There's something unsettling about watching a machine do your job better than you ever could. I'm not talking about the obvious unsettling, the economic anxiety, the career disruption, the scramble to learn new skills. That's the surface turbulence, the part everyone's discussing. In LinkedIn posts and career development workshops, I'm talking about something deeper, something that happens when you realize the algorithm isn't just replacing your function, it's holding up a mirror, showing you how much of what you called identity was
nothing more than function. When AI can write better copy. Analyze data more accurately, diagnose conditions more precisely. What's left isn't unemployment. What's left is a terrifying question. Who are you when you're not useful? We've spent decades, maybe our entire lives confusing being busy with being valuable.
The modern world taught us to measure worth through output, to justify existence through productivity. We learn to answer. Who are you? With, what do you do?. Think about how you introduce yourself at parties. Not with your curiosities, your fears, or the particular way you see light falling through windows, with job titles, with companies, with the economic value you generate.
The mask of productivity became so comfortable, so essential to our sense of self that we forgot it was a mask at all. But here's what's really happening with AI displacement. It's not just changing the job market. It's forcing us to confront something we've been avoiding, the possibility that the entire framework of usefulness, this idea that human worth must be economically justified.
Might be flawed from the beginning. Capitalism didn't just create an economic system. It created an identity system, a way of understanding human value that reduces people to their economic output. And somewhere along the way, we internalised that. We began to see ourselves through the lens of supply and demand.
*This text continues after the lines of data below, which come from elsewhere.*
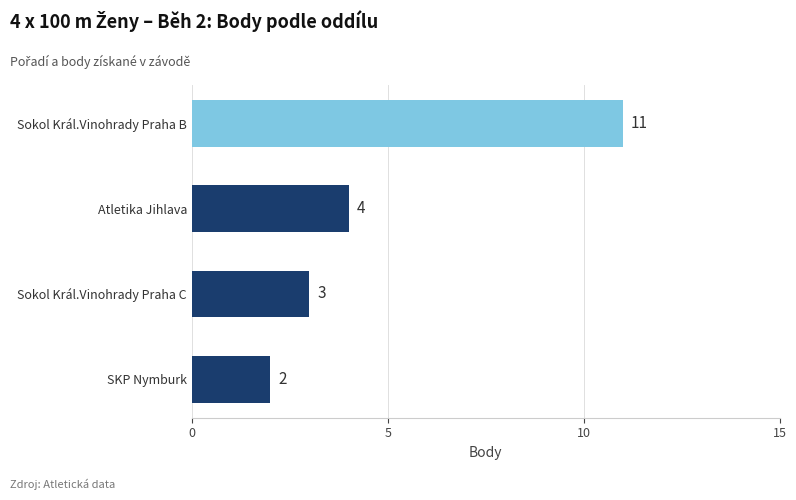

The value at Sokol Král.Vinohrady Praha B is 16. True or false?

False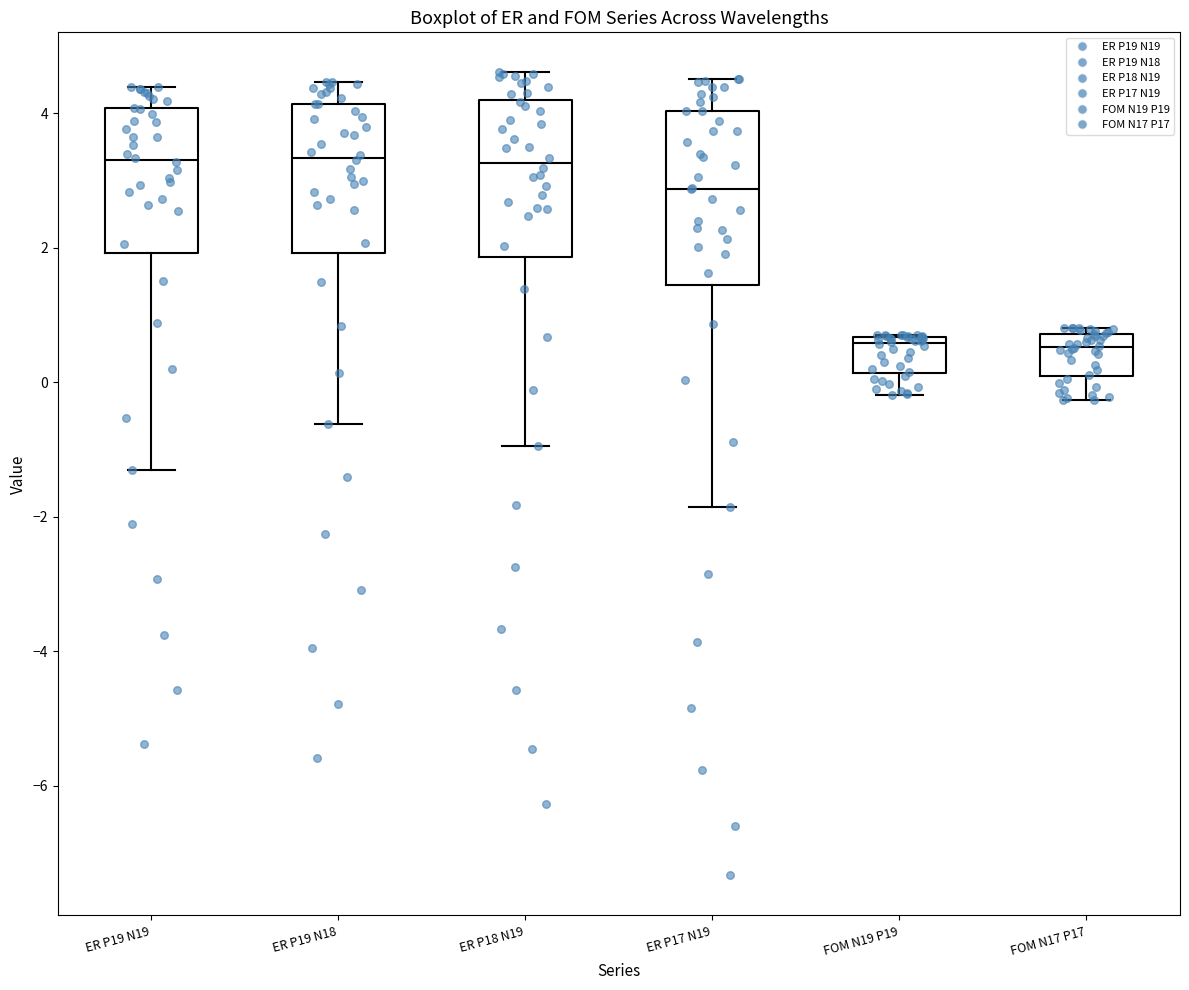

Reading left to right, read every box against the y-axis: the position of its median line, the range the box covers, and the ends of its whiskers. The values are not printed on the chart, so give them approximately, as read against the axis.

ER P19 N19: median 3.4, box 2.0 to 4.0, whiskers -1.2 to 4.4
ER P19 N18: median 3.4, box 2.0 to 4.2, whiskers -0.6 to 4.4
ER P18 N19: median 3.2, box 1.8 to 4.2, whiskers -1.0 to 4.6
ER P17 N19: median 2.8, box 1.4 to 4.0, whiskers -1.8 to 4.6
FOM N19 P19: median 0.6 (just below the box's upper edge), box 0.2 to 0.6, whiskers -0.2 to 0.8
FOM N17 P17: median 0.6, box 0.0 to 0.8, whiskers -0.2 to 0.8 (just above the box's upper edge)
The prison is it made of bars, it's made of beliefs. The belief that work gives life meaning, the belief that productivity equals purpose. The belief that if you are not generating value, you are not valuable. Artificial intelligence is dismantling that prison whether we're ready or not. When algorithms can outperform human functions, the economic justification for human existence starts to crumble, and with it, the entire identity structure built on that justification.
Most people respond to this by rushing to find new forms of usefulness, learn to code, start a consulting business, become a thought leader in the age of ai. But what if that's exactly the wrong response? What if the most radical thing isnt adaptation? It's refusal. Refusal to immediately seek new forms of usefulness, refusal to accept that human value must be economically justified.
Refusal to believe that what do you do is the most important question about a human being. There's a particular kind of emptiness that comes with obsolescence, not the emptiness of loss, which at least acknowledges that something valuable existed and is now gone. The emptiness of discovering that what you thought was valuable was never valuable at all.
This emptiness doesn't respond to the usual remedies. You can't fill it with new skills or new careers because the emptiness isn't about what you do. It's about who you are. And if who you are was always just what you did, then who you are is nothing at all. But what if that nothing isn't a problem to solve?
What if it's a space to inhabit, the void left by obsolescence might be the first honest space we've had in decades. The first moment of existence that doesn't require economic justification, the first breath that doesn't need to be productive. When the algorithm can do your job better than you, when the mask of productivity is stripped away, what remains might be terrifying, but it might also be the most human thing you've ever experienced.
The algorithm mirror doesn't just show us our replaceability, it shows us the possibility of existing beyond replacement, beyond usefulness, beyond the narrow definitions of worth that have constrained human experience for generations. Who are you when the algorithm can do your job better than you?
Maybe that's the wrong question. Maybe the right question is, who were you before you learned to confuse your worth with your work? The mirror is showing us something we forgot was there something that was always there beneath the masks, beyond the performance in the space that no algorithm can occupy?
The question is whether we have the courage to look.